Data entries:

>> start

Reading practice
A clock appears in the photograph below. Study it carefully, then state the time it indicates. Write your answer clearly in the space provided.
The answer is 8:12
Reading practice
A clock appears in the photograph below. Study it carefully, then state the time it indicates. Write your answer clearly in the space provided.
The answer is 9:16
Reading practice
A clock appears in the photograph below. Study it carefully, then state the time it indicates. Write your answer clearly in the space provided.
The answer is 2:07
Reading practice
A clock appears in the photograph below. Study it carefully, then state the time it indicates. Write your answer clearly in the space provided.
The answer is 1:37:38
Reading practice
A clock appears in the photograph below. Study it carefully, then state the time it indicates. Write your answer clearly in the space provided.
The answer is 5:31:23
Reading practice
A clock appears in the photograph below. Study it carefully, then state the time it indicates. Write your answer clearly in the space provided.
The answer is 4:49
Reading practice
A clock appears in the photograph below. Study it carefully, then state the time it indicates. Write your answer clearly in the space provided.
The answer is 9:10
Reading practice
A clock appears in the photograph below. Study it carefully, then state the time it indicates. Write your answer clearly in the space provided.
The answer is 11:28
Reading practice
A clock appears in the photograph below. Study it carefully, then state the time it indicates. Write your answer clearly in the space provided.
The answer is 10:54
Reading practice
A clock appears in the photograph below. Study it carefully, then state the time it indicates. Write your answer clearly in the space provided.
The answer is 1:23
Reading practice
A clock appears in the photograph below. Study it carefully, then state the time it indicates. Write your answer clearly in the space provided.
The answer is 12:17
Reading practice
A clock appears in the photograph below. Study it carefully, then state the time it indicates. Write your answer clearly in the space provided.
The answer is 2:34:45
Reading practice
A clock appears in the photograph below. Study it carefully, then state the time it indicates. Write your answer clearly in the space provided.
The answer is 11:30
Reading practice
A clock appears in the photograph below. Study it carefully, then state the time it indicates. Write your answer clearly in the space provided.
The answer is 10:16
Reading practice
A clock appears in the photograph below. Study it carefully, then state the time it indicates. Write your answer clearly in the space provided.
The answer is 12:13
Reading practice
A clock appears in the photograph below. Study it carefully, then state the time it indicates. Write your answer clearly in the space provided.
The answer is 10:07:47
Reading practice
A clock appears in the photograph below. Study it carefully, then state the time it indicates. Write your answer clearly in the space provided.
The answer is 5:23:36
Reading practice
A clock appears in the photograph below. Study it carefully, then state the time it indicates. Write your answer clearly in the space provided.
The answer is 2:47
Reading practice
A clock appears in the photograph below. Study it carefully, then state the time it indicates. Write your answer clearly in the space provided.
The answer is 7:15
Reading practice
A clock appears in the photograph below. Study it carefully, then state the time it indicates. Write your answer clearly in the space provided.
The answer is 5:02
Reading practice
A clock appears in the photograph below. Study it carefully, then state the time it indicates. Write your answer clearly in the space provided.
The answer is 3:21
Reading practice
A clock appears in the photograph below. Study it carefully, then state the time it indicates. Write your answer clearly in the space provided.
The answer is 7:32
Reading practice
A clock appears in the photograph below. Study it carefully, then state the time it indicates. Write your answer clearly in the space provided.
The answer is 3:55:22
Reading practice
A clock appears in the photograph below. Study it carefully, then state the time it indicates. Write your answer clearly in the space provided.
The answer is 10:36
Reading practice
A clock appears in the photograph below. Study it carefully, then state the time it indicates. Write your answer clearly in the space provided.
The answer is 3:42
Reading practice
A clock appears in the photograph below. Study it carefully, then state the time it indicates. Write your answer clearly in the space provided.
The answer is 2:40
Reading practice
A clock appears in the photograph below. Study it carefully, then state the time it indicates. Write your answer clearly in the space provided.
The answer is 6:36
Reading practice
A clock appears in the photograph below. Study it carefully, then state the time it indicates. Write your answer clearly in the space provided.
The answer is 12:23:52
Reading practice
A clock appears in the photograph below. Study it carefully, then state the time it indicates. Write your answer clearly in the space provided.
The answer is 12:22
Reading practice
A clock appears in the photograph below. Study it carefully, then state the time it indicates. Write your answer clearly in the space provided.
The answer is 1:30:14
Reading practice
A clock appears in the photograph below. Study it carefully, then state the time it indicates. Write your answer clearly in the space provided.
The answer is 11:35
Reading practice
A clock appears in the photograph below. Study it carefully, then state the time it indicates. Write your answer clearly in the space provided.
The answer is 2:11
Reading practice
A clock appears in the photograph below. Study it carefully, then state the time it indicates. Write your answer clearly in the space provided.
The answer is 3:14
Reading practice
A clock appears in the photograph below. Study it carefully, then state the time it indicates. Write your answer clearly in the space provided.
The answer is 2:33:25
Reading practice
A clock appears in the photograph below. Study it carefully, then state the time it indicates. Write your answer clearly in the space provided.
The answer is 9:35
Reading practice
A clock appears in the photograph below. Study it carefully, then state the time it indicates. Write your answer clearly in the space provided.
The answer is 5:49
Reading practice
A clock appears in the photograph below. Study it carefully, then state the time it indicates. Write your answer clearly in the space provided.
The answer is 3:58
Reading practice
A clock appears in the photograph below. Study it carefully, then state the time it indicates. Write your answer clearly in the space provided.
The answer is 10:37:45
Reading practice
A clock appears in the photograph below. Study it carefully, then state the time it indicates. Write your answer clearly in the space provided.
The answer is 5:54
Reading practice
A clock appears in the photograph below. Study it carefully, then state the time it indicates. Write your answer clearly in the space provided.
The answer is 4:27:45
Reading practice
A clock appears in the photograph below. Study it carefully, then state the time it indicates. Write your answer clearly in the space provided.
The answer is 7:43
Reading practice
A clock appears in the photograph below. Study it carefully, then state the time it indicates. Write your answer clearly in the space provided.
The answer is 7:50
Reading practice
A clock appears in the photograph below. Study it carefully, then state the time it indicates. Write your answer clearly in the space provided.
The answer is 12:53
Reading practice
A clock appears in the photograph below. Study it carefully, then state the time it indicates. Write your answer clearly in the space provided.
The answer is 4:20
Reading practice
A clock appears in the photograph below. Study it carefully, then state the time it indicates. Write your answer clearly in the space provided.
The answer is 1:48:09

>> end

What this task involves » Reproduce every one of the entries above word for word, keeping each line the same.

Exercise result »
Reading practice
A clock appears in the photograph below. Study it carefully, then state the time it indicates. Write your answer clearly in the space provided.
The answer is 8:12
Reading practice
A clock appears in the photograph below. Study it carefully, then state the time it indicates. Write your answer clearly in the space provided.
The answer is 9:16
Reading practice
A clock appears in the photograph below. Study it carefully, then state the time it indicates. Write your answer clearly in the space provided.
The answer is 2:07
Reading practice
A clock appears in the photograph below. Study it carefully, then state the time it indicates. Write your answer clearly in the space provided.
The answer is 1:37:38
Reading practice
A clock appears in the photograph below. Study it carefully, then state the time it indicates. Write your answer clearly in the space provided.
The answer is 5:31:23
Reading practice
A clock appears in the photograph below. Study it carefully, then state the time it indicates. Write your answer clearly in the space provided.
The answer is 4:49
Reading practice
A clock appears in the photograph below. Study it carefully, then state the time it indicates. Write your answer clearly in the space provided.
The answer is 9:10
Reading practice
A clock appears in the photograph below. Study it carefully, then state the time it indicates. Write your answer clearly in the space provided.
The answer is 11:28
Reading practice
A clock appears in the photograph below. Study it carefully, then state the time it indicates. Write your answer clearly in the space provided.
The answer is 10:54
Reading practice
A clock appears in the photograph below. Study it carefully, then state the time it indicates. Write your answer clearly in the space provided.
The answer is 1:23
Reading practice
A clock appears in the photograph below. Study it carefully, then state the time it indicates. Write your answer clearly in the space provided.
The answer is 12:17
Reading practice
A clock appears in the photograph below. Study it carefully, then state the time it indicates. Write your answer clearly in the space provided.
The answer is 2:34:45
Reading practice
A clock appears in the photograph below. Study it carefully, then state the time it indicates. Write your answer clearly in the space provided.
The answer is 11:30
Reading practice
A clock appears in the photograph below. Study it carefully, then state the time it indicates. Write your answer clearly in the space provided.
The answer is 10:16
Reading practice
A clock appears in the photograph below. Study it carefully, then state the time it indicates. Write your answer clearly in the space provided.
The answer is 12:13
Reading practice
A clock appears in the photograph below. Study it carefully, then state the time it indicates. Write your answer clearly in the space provided.
The answer is 10:07:47
Reading practice
A clock appears in the photograph below. Study it carefully, then state the time it indicates. Write your answer clearly in the space provided.
The answer is 5:23:36
Reading practice
A clock appears in the photograph below. Study it carefully, then state the time it indicates. Write your answer clearly in the space provided.
The answer is 2:47
Reading practice
A clock appears in the photograph below. Study it carefully, then state the time it indicates. Write your answer clearly in the space provided.
The answer is 7:15
Reading practice
A clock appears in the photograph below. Study it carefully, then state the time it indicates. Write your answer clearly in the space provided.
The answer is 5:02
Reading practice
A clock appears in the photograph below. Study it carefully, then state the time it indicates. Write your answer clearly in the space provided.
The answer is 3:21
Reading practice
A clock appears in the photograph below. Study it carefully, then state the time it indicates. Write your answer clearly in the space provided.
The answer is 7:32
Reading practice
A clock appears in the photograph below. Study it carefully, then state the time it indicates. Write your answer clearly in the space provided.
The answer is 3:55:22
Reading practice
A clock appears in the photograph below. Study it carefully, then state the time it indicates. Write your answer clearly in the space provided.
The answer is 10:36
Reading practice
A clock appears in the photograph below. Study it carefully, then state the time it indicates. Write your answer clearly in the space provided.
The answer is 3:42
Reading practice
A clock appears in the photograph below. Study it carefully, then state the time it indicates. Write your answer clearly in the space provided.
The answer is 2:40
Reading practice
A clock appears in the photograph below. Study it carefully, then state the time it indicates. Write your answer clearly in the space provided.
The answer is 6:36
Reading practice
A clock appears in the photograph below. Study it carefully, then state the time it indicates. Write your answer clearly in the space provided.
The answer is 12:23:52
Reading practice
A clock appears in the photograph below. Study it carefully, then state the time it indicates. Write your answer clearly in the space provided.
The answer is 12:22
Reading practice
A clock appears in the photograph below. Study it carefully, then state the time it indicates. Write your answer clearly in the space provided.
The answer is 1:30:14
Reading practice
A clock appears in the photograph below. Study it carefully, then state the time it indicates. Write your answer clearly in the space provided.
The answer is 11:35
Reading practice
A clock appears in the photograph below. Study it carefully, then state the time it indicates. Write your answer clearly in the space provided.
The answer is 2:11
Reading practice
A clock appears in the photograph below. Study it carefully, then state the time it indicates. Write your answer clearly in the space provided.
The answer is 3:14
Reading practice
A clock appears in the photograph below. Study it carefully, then state the time it indicates. Write your answer clearly in the space provided.
The answer is 2:33:25
Reading practice
A clock appears in the photograph below. Study it carefully, then state the time it indicates. Write your answer clearly in the space provided.
The answer is 9:35
Reading practice
A clock appears in the photograph below. Study it carefully, then state the time it indicates. Write your answer clearly in the space provided.
The answer is 5:49
Reading practice
A clock appears in the photograph below. Study it carefully, then state the time it indicates. Write your answer clearly in the space provided.
The answer is 3:58
Reading practice
A clock appears in the photograph below. Study it carefully, then state the time it indicates. Write your answer clearly in the space provided.
The answer is 10:37:45
Reading practice
A clock appears in the photograph below. Study it carefully, then state the time it indicates. Write your answer clearly in the space provided.
The answer is 5:54
Reading practice
A clock appears in the photograph below. Study it carefully, then state the time it indicates. Write your answer clearly in the space provided.
The answer is 4:27:45
Reading practice
A clock appears in the photograph below. Study it carefully, then state the time it indicates. Write your answer clearly in the space provided.
The answer is 7:43
Reading practice
A clock appears in the photograph below. Study it carefully, then state the time it indicates. Write your answer clearly in the space provided.
The answer is 7:50
Reading practice
A clock appears in the photograph below. Study it carefully, then state the time it indicates. Write your answer clearly in the space provided.
The answer is 12:53
Reading practice
A clock appears in the photograph below. Study it carefully, then state the time it indicates. Write your answer clearly in the space provided.
The answer is 4:20
Reading practice
A clock appears in the photograph below. Study it carefully, then state the time it indicates. Write your answer clearly in the space provided.
The answer is 1:48:09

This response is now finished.